ABOUT THIS TASK: Copy each of the entries below verbatim, omitting the pictures, and set down every line in its original order.

DATA FOR ANALYSIS:
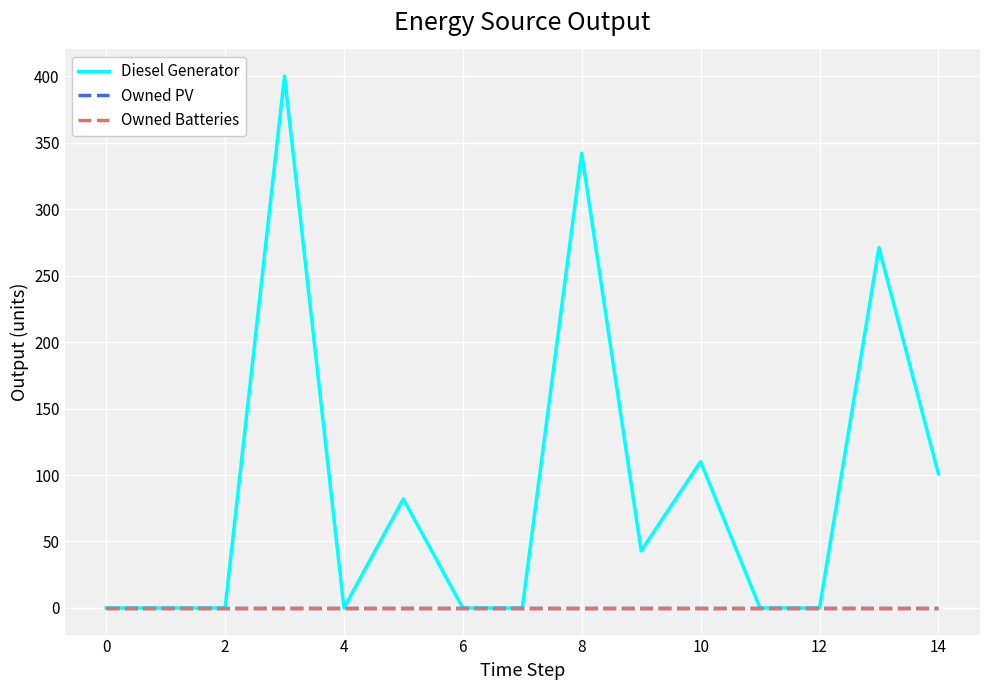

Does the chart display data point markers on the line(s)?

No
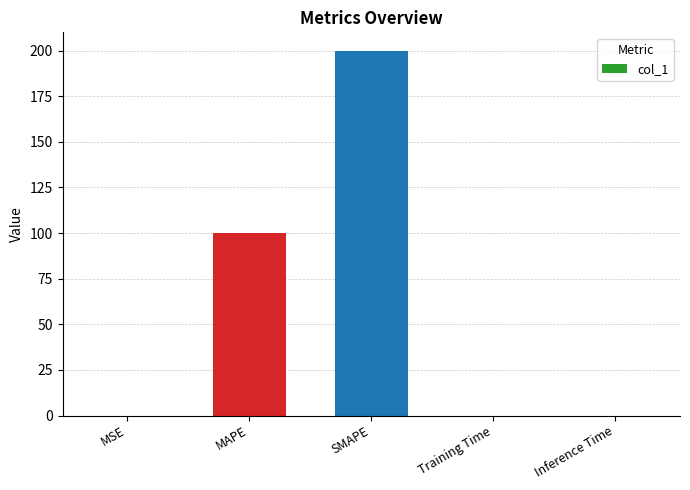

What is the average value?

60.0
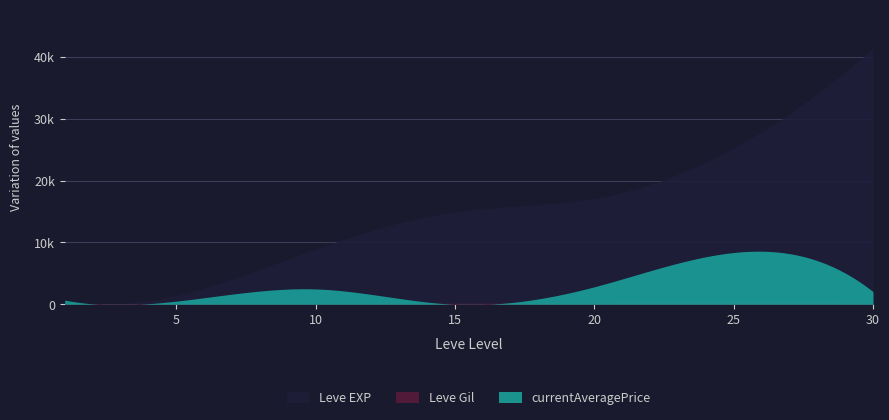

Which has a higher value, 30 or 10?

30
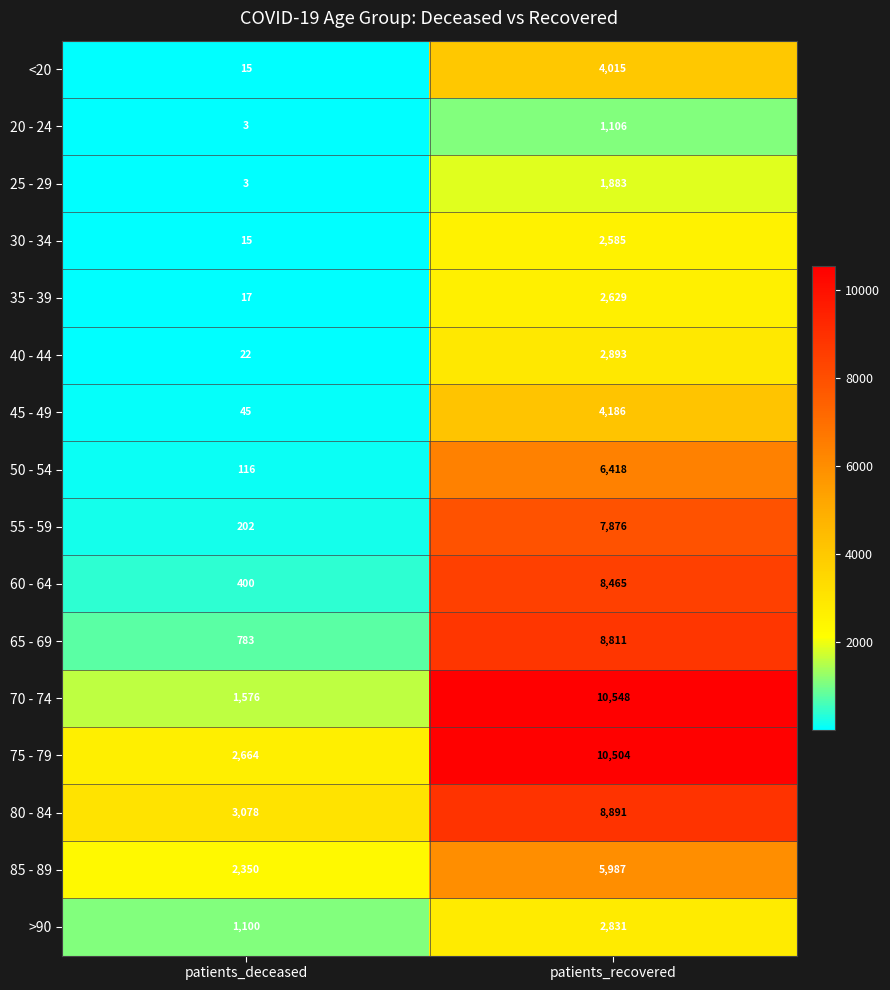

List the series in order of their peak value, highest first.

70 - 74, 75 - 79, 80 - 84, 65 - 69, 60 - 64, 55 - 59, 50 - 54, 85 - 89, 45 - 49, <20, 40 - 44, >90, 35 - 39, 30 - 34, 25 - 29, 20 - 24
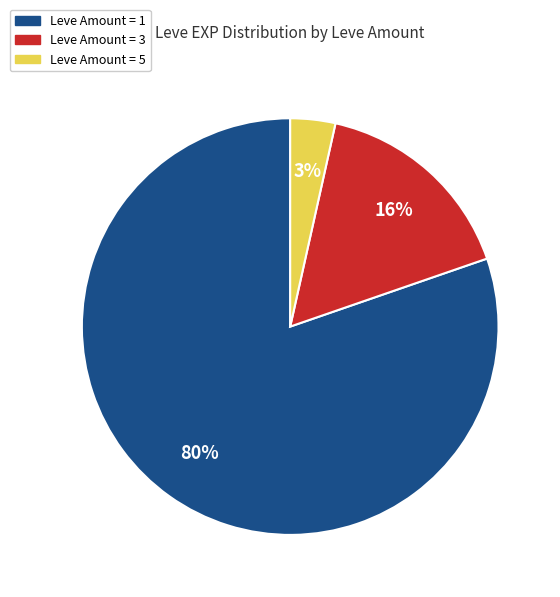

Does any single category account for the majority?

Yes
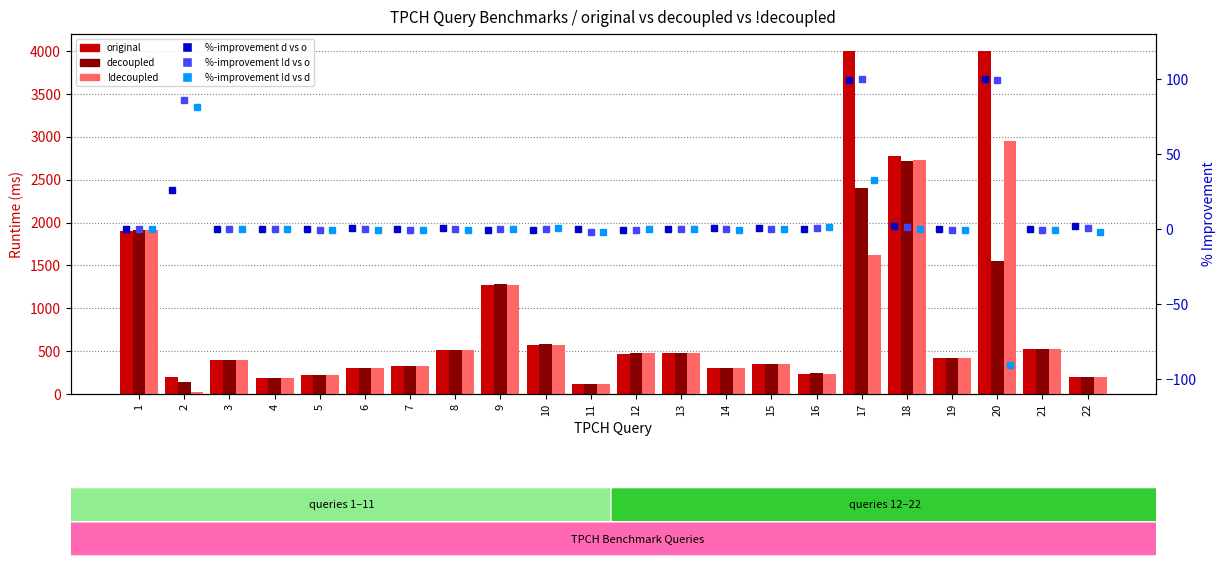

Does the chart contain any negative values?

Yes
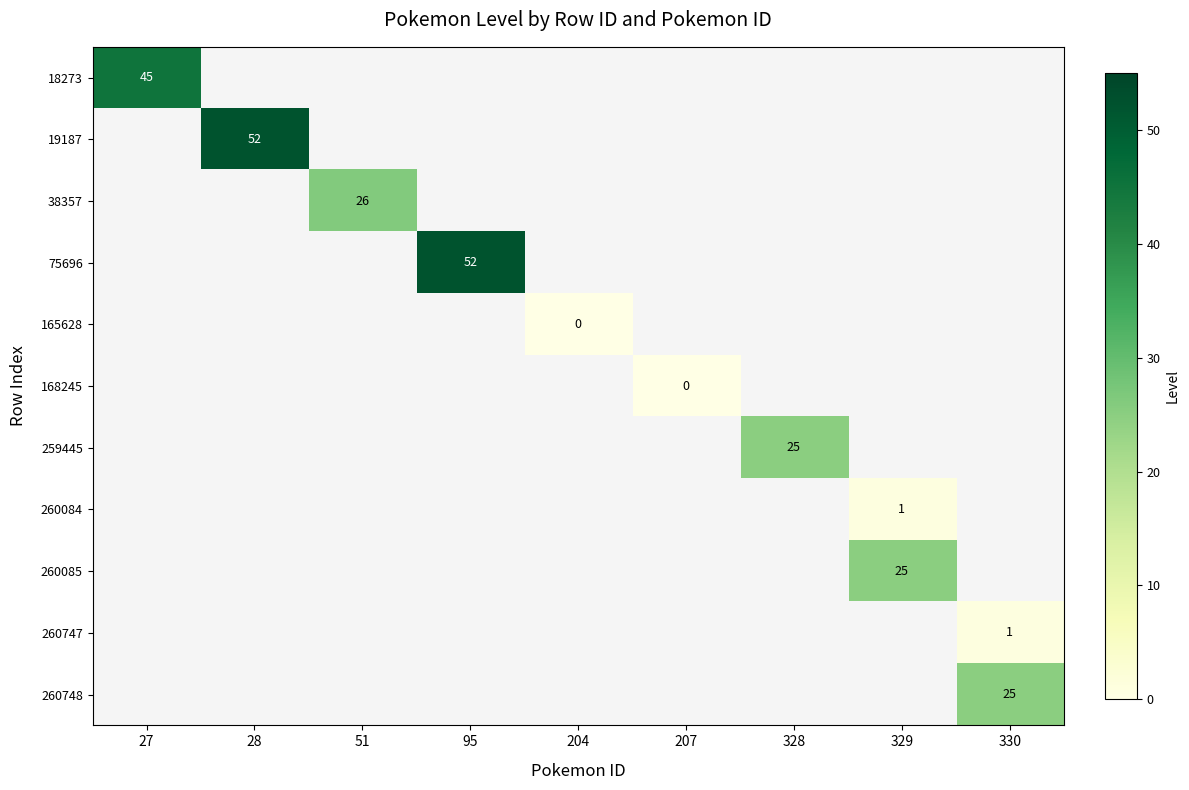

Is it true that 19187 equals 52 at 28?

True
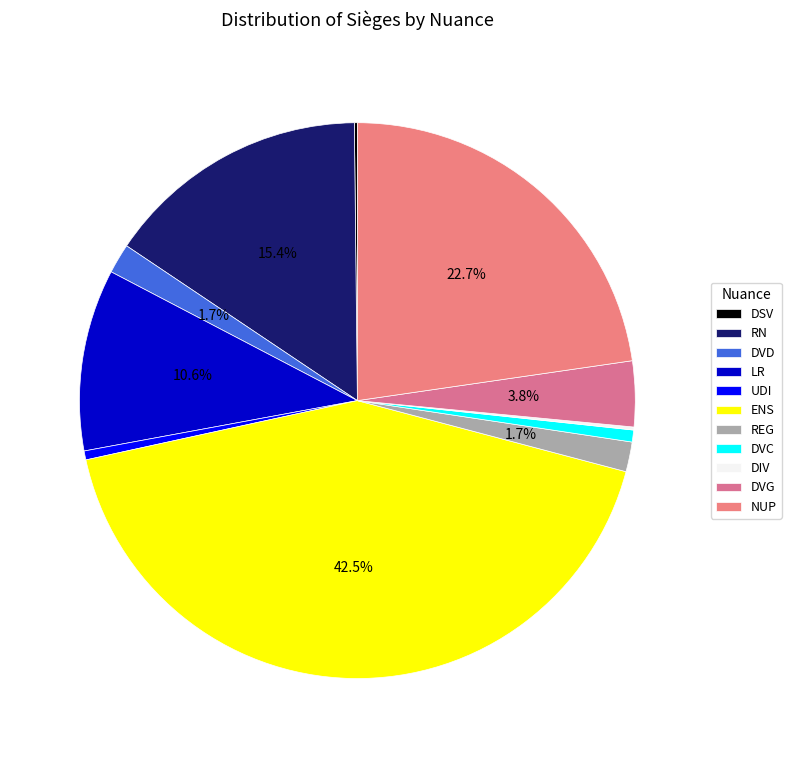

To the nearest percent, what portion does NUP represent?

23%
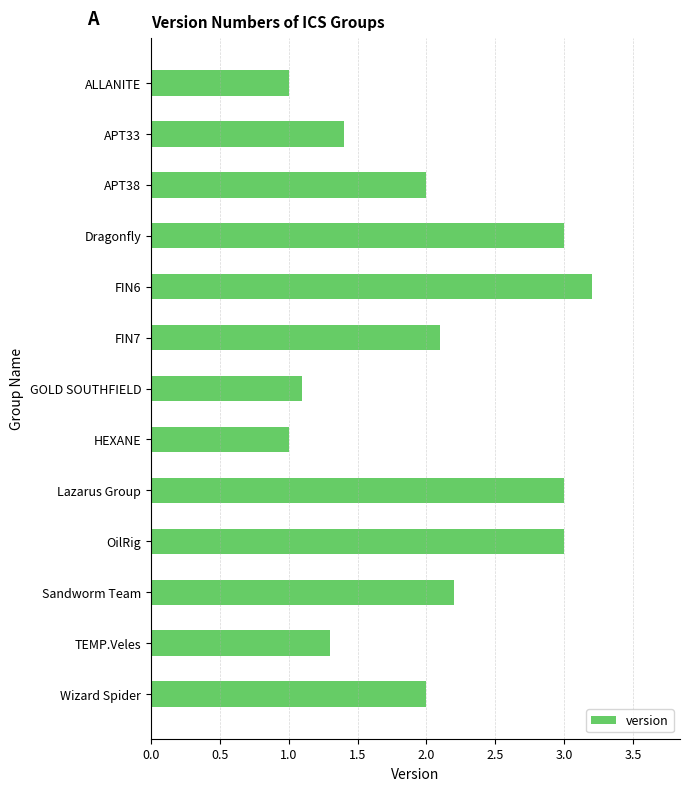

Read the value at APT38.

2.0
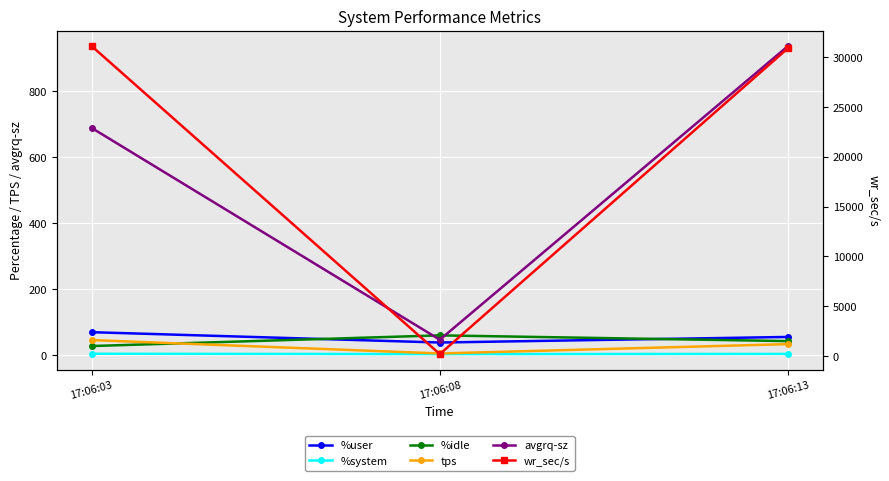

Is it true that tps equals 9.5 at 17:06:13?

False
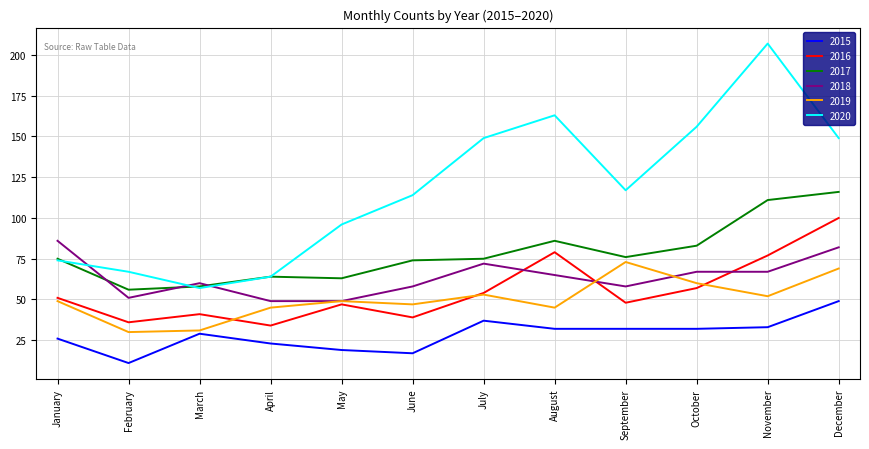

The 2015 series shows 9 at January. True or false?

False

RESULT OF THE TASK:
Does the chart display data point markers on the line(s)?

No

What is the average value?

60.0

Which has a higher value, 30 or 10?

30

List the series in order of their peak value, highest first.

70 - 74, 75 - 79, 80 - 84, 65 - 69, 60 - 64, 55 - 59, 50 - 54, 85 - 89, 45 - 49, <20, 40 - 44, >90, 35 - 39, 30 - 34, 25 - 29, 20 - 24

Does any single category account for the majority?

Yes

Does the chart contain any negative values?

Yes

Is it true that 19187 equals 52 at 28?

True

To the nearest percent, what portion does NUP represent?

23%

Read the value at APT38.

2.0

Is it true that tps equals 9.5 at 17:06:13?

False

The 2015 series shows 9 at January. True or false?

False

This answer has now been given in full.